> Exercise instructions: Once the line with "staining of cervical" is found in the data, output it and each following line exactly, up to and including the line with "cancer (lobular carcinoma)", and nothing before or after.

> Task data:
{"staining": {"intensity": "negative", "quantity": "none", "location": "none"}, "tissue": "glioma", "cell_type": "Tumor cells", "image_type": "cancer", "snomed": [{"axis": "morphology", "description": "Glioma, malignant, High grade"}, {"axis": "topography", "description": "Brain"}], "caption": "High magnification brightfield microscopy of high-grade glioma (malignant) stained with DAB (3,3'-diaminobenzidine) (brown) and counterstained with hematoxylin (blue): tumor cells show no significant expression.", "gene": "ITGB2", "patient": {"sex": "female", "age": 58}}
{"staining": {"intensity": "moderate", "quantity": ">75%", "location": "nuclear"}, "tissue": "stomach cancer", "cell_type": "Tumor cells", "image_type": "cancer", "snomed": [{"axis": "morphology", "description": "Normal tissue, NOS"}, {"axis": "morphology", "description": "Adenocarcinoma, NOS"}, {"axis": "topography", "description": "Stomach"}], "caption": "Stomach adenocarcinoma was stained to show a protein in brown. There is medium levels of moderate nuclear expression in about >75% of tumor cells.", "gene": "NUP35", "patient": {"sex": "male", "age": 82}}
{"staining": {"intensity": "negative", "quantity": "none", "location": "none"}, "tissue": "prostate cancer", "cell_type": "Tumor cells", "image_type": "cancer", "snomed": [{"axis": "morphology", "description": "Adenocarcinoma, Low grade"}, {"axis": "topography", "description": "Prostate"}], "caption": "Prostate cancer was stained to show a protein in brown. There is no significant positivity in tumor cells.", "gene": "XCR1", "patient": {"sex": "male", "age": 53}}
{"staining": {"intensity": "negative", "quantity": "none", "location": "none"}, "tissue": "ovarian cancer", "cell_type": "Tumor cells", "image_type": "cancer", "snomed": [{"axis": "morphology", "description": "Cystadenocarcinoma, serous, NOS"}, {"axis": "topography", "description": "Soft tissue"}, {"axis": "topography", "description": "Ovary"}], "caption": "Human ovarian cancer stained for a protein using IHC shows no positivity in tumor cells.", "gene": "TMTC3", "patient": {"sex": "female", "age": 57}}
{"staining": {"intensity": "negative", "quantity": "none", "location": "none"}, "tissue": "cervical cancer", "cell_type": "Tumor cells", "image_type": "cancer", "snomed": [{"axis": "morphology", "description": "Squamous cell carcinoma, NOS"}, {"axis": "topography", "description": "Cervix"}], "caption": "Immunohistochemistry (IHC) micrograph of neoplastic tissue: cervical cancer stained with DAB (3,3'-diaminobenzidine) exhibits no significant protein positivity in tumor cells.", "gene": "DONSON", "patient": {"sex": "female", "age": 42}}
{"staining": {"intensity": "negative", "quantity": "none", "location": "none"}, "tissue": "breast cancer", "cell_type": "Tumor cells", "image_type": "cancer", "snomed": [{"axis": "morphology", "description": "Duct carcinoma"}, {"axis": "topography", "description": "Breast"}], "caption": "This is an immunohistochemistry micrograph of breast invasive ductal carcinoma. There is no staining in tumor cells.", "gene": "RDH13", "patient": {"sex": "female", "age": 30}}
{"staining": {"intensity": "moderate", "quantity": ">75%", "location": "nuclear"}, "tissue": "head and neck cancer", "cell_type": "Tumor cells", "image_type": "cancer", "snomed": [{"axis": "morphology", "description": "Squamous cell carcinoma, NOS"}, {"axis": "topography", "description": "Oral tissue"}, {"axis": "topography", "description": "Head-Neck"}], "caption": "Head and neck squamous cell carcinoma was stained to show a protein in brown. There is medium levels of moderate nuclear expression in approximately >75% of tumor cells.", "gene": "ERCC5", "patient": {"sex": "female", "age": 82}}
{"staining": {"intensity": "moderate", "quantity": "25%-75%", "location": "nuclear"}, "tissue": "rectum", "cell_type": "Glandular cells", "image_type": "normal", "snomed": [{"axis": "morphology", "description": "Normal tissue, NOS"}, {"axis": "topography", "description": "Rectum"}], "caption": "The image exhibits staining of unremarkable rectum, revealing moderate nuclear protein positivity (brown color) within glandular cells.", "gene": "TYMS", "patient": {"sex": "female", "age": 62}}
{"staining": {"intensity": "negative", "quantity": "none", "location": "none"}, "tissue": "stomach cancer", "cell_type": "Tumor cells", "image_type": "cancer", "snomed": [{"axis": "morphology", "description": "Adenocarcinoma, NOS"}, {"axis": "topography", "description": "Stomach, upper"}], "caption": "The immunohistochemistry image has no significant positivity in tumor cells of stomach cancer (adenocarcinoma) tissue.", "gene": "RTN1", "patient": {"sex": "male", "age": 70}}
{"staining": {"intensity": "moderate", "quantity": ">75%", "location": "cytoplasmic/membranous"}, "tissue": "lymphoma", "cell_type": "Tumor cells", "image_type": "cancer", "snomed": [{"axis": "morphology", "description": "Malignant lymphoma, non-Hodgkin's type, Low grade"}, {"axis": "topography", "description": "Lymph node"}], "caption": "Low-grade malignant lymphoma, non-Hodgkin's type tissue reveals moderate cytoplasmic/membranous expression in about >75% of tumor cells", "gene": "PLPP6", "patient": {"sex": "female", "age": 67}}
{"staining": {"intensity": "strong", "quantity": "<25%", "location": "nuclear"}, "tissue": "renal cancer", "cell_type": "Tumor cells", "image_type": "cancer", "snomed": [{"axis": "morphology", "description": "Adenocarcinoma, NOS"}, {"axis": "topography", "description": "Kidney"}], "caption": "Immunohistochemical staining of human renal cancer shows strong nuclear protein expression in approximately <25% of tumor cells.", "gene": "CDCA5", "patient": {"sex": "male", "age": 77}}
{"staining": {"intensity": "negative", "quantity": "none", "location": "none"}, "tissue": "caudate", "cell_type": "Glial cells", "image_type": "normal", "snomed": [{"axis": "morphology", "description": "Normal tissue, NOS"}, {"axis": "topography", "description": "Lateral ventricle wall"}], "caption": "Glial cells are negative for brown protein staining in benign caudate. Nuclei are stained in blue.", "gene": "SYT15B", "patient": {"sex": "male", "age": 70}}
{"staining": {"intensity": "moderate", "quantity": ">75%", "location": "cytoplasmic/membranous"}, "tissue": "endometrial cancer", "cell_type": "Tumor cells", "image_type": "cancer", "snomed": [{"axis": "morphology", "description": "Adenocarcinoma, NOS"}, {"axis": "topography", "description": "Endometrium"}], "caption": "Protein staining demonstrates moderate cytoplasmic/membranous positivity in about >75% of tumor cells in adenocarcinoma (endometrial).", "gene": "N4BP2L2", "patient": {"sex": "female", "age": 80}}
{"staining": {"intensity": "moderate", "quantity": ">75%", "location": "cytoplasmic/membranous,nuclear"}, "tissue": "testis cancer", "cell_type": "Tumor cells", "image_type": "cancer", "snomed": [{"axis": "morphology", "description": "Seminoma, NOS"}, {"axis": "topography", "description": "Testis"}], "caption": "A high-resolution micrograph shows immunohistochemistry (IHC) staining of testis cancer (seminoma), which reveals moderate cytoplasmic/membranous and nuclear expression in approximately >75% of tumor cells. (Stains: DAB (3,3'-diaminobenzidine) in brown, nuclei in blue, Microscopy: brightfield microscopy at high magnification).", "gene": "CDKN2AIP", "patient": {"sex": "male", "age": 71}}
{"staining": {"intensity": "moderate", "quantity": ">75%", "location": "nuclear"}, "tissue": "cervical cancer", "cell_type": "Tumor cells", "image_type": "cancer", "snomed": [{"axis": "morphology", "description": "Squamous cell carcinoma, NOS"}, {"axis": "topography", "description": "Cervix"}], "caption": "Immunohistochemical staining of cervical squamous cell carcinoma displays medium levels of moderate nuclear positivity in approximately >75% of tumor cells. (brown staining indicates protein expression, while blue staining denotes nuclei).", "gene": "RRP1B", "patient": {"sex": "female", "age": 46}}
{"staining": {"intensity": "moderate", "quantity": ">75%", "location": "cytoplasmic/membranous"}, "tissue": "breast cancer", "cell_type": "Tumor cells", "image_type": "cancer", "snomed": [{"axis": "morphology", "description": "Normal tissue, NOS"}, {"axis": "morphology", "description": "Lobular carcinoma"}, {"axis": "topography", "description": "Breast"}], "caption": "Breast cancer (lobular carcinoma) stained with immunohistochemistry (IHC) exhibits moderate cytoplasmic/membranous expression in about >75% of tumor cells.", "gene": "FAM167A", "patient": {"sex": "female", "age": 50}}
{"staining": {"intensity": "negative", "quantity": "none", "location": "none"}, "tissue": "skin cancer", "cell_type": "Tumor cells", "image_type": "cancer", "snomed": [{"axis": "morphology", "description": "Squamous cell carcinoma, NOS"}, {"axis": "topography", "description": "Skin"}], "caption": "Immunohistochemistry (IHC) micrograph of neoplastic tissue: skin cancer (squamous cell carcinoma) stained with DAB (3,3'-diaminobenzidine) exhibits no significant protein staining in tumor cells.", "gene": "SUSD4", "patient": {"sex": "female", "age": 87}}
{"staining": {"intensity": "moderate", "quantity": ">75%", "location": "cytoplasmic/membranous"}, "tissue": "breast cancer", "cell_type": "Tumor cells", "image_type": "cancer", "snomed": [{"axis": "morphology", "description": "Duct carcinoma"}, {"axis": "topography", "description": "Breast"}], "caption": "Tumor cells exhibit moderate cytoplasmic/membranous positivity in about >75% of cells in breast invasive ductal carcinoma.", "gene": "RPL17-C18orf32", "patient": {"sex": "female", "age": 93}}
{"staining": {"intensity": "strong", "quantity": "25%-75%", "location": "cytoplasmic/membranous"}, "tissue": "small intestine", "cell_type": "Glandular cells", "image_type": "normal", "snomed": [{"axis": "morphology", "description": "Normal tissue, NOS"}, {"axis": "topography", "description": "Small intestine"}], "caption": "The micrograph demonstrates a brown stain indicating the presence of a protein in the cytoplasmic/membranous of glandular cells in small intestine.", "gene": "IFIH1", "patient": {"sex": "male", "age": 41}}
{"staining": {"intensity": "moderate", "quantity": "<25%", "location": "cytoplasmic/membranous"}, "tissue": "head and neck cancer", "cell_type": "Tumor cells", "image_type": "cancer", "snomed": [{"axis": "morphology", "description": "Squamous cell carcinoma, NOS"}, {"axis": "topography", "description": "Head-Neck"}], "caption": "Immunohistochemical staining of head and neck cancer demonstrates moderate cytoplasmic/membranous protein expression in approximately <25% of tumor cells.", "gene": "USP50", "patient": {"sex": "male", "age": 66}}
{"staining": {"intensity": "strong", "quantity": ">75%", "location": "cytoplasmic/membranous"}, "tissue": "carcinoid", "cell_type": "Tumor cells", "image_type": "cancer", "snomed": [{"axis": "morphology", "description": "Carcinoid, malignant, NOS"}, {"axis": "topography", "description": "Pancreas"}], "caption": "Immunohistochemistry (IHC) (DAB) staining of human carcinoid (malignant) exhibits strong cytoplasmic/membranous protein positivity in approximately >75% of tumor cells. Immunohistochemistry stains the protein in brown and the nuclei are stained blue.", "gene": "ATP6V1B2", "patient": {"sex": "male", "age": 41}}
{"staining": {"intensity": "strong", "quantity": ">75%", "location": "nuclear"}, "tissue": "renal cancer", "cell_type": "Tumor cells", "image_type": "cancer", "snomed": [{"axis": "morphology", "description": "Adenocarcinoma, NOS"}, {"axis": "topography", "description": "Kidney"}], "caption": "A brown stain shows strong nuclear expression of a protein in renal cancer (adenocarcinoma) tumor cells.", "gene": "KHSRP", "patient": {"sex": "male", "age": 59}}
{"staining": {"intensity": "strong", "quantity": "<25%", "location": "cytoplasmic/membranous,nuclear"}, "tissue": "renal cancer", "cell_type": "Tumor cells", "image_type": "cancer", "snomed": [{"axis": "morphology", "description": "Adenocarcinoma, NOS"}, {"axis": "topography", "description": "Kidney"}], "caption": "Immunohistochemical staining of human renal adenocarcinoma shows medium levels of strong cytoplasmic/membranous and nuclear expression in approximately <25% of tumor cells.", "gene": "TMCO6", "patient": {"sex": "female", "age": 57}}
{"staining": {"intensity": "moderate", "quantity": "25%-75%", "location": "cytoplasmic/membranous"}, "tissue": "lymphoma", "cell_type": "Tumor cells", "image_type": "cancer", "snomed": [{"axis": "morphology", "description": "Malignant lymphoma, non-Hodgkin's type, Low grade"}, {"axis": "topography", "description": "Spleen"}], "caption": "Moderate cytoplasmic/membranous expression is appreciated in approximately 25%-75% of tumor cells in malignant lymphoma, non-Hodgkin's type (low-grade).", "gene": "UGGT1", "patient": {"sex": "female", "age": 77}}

> Response:
{"staining": {"intensity": "moderate", "quantity": ">75%", "location": "nuclear"}, "tissue": "cervical cancer", "cell_type": "Tumor cells", "image_type": "cancer", "snomed": [{"axis": "morphology", "description": "Squamous cell carcinoma, NOS"}, {"axis": "topography", "description": "Cervix"}], "caption": "Immunohistochemical staining of cervical squamous cell carcinoma displays medium levels of moderate nuclear positivity in approximately >75% of tumor cells. (brown staining indicates protein expression, while blue staining denotes nuclei).", "gene": "RRP1B", "patient": {"sex": "female", "age": 46}}
{"staining": {"intensity": "moderate", "quantity": ">75%", "location": "cytoplasmic/membranous"}, "tissue": "breast cancer", "cell_type": "Tumor cells", "image_type": "cancer", "snomed": [{"axis": "morphology", "description": "Normal tissue, NOS"}, {"axis": "morphology", "description": "Lobular carcinoma"}, {"axis": "topography", "description": "Breast"}], "caption": "Breast cancer (lobular carcinoma) stained with immunohistochemistry (IHC) exhibits moderate cytoplasmic/membranous expression in about >75% of tumor cells.", "gene": "FAM167A", "patient": {"sex": "female", "age": 50}}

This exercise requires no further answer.